**About this exercise**
Show every line of the data where the word "database" can be found.

**Provided records**
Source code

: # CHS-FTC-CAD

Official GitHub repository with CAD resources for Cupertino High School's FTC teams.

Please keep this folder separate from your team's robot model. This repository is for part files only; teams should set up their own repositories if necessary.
--
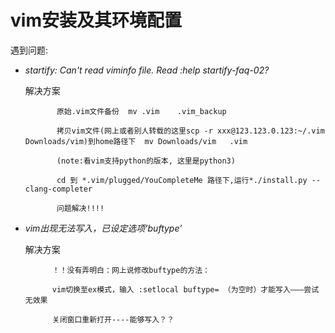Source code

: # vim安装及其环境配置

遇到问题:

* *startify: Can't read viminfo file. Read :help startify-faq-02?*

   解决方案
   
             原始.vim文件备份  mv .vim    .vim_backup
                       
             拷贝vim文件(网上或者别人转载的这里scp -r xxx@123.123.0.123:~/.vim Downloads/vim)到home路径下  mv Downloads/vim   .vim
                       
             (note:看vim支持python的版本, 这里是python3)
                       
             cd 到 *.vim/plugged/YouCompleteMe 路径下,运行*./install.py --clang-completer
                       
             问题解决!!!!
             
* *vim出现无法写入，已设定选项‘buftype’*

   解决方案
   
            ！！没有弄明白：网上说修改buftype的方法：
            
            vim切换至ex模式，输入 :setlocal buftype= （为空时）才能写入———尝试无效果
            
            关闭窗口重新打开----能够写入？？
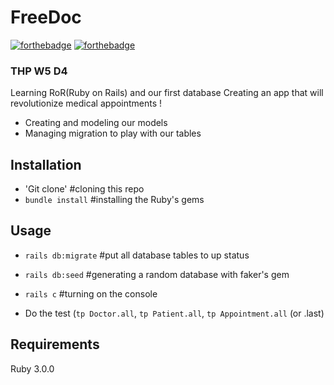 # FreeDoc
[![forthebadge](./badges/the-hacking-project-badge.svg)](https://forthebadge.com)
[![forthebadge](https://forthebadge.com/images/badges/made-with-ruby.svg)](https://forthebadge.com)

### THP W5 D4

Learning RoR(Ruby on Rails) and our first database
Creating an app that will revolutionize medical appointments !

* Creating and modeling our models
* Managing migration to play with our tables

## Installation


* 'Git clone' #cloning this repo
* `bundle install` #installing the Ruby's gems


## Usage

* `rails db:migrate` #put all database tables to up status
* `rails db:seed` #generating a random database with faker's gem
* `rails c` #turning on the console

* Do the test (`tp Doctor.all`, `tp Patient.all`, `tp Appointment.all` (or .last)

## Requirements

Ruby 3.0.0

**Solution to this exercise**
Learning RoR(Ruby on Rails) and our first database
* `rails db:migrate` #put all database tables to up status
* `rails db:seed` #generating a random database with faker's gem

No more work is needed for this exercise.